Tony Tribble / AP

A small contingent of position players took optional practice today on the field adjacent to Space Coast Stadium, and the talk afterward among the collection of Nationals executives and scouts – which included General Manager Mike Rizzo – was first baseman Chris Marrero.

It may have only been batting practice in mid-February, but Marrero made an impression. Marrero blasted several balls over the batter’s eye in center field, about 30 feet high and perhaps 375 feet from home plate. The power, even in batting practice, was a significant sign for Marrero.

“I feel good,” Marrero said. “I feel really strong this year. I feel like I’ve overcome a lot, and I’m going to have a great time this year.”

Marrero, once viewed as a future pillar, is something of a forgotten man in the Nationals’ organization. He tore his hamstring playing winter ball after his promising 2011 call-up. He rushed back, then hit .244/.333/.307 with zero home runs in  37 games at Class AAA Syracuse.

“It affected me a lot,” Marrero said. “When I started playing, I wasn’t 100 percent. I was just trying to push through. I tried to make that decision. I got shut down at the end, too. I think the best thing to do was rest at the end, not playing winter ball and get my leg back in shape.”

The Nationals drafted Marrero 15th overall in 2006, but injuries have prevented him from fulfilling his potential. At 24, his only big league experience remains his call-up in 2011. He broke his leg at Class A Potomac in 2008, and the torn hamstring cost him another major chunk of a season.

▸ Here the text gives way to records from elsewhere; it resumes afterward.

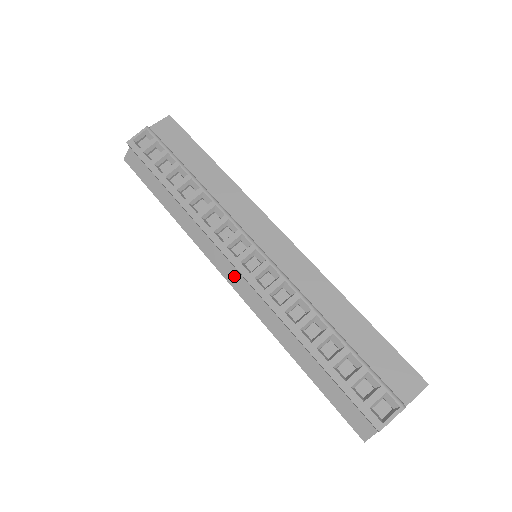
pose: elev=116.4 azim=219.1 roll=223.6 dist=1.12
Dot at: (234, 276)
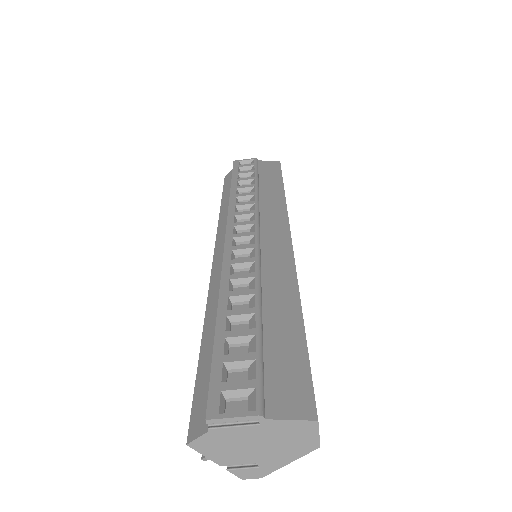
Dot at: (221, 253)
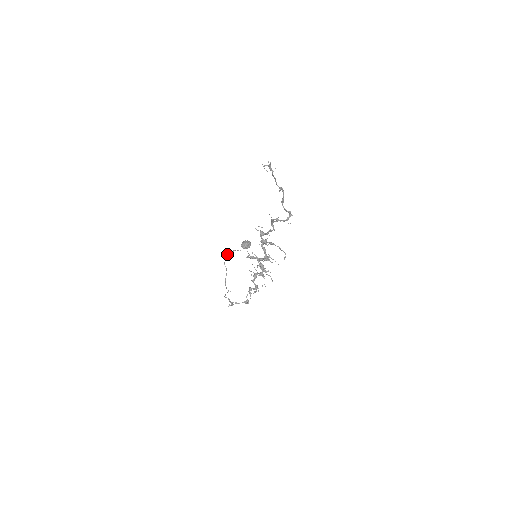
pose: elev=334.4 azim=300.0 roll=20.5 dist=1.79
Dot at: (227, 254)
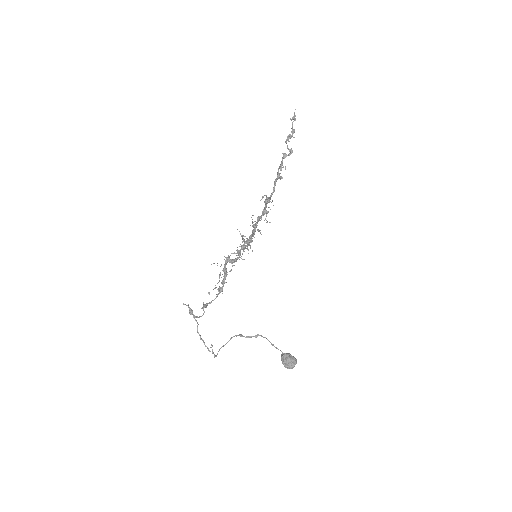
Dot at: (254, 336)
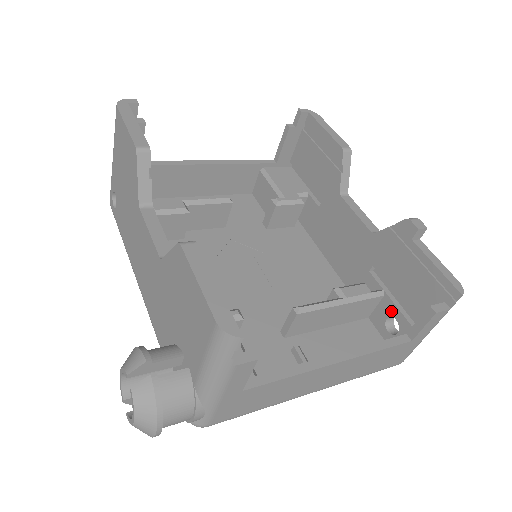
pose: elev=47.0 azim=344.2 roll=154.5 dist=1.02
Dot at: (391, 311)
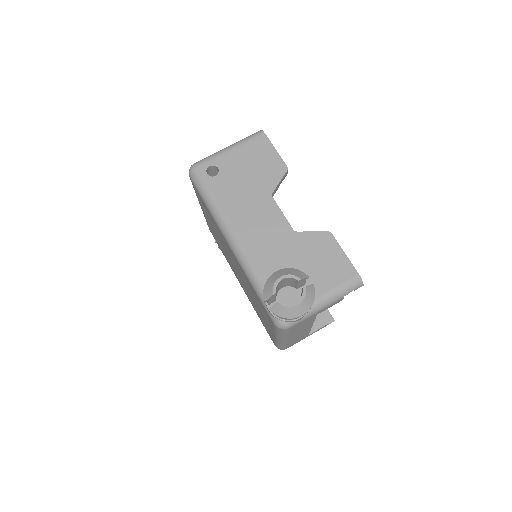
Dot at: occluded
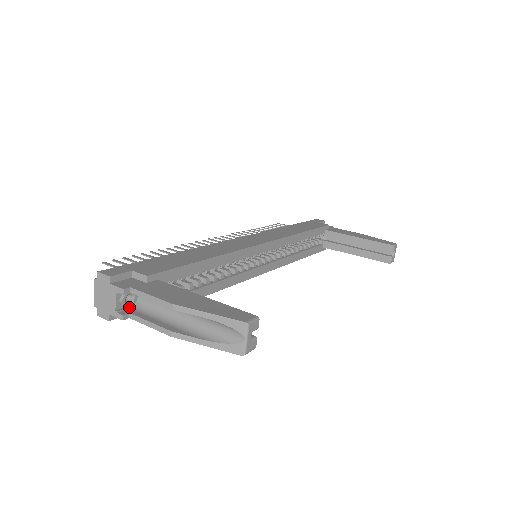
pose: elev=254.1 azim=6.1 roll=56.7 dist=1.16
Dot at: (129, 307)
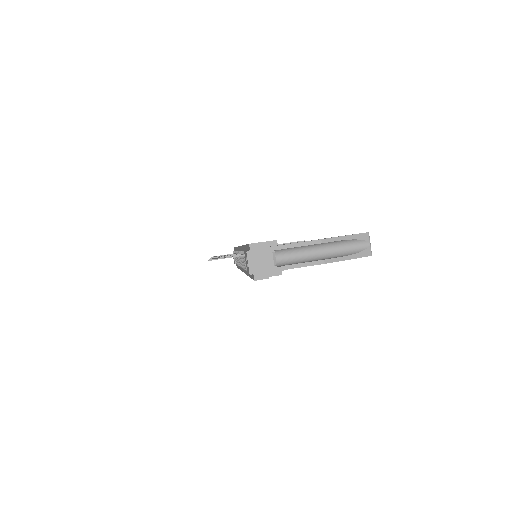
Dot at: occluded
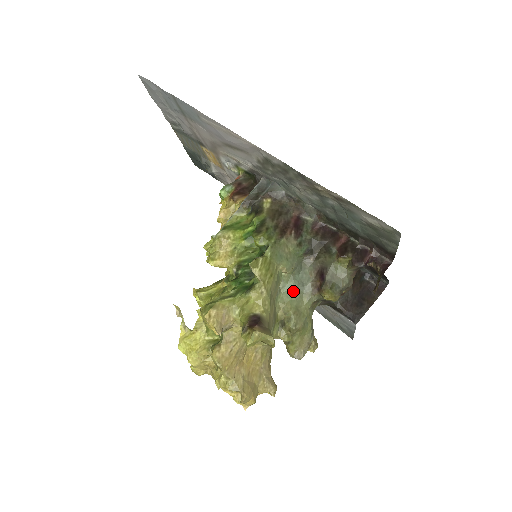
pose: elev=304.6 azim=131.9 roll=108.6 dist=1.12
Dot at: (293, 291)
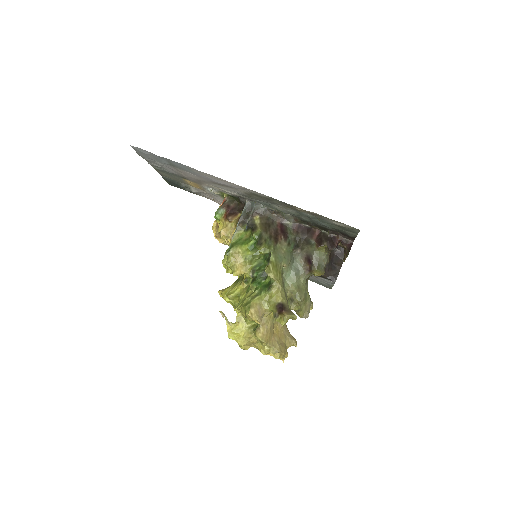
Dot at: (293, 276)
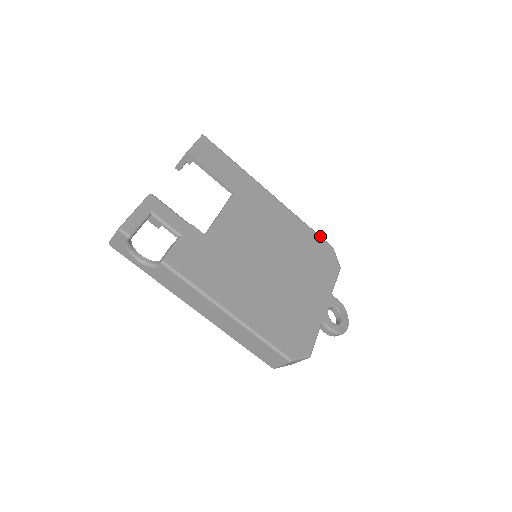
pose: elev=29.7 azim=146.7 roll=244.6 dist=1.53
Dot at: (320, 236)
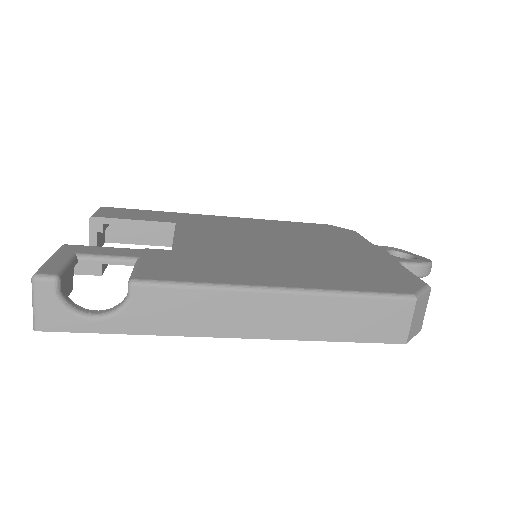
Dot at: (306, 223)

“I kind of compared him to some other first basemen that when they first came up, they were concentrating on being a good hitter, line-drive hitter, and he wasn’t using a lot of his power,” Johnson said. “I think by missing it last year, he was going to expand and become the kind of ballplayer that I knew he could become, and it kind of set him back.”

It also set him back in the organizational pecking order. Johnson acknowledged Marrero essentially has no chance to make the opening day roster without an injury. Adam LaRoche is signed to play first base for the next two years. The Nationals control Tyler Moore’s contractual rights for the next six seasons. Matt Skole, a highly regarded, power-hitting prospect, has a good chance to be moved across the diamond from third base.

“I don’t think about that,” Marrero said. “There’s always moves being made every day. I just want to be healthy and show this team I’m going to be healthy. If I’m not going to be healthy, I’ll show everyone else that I’m healthy.”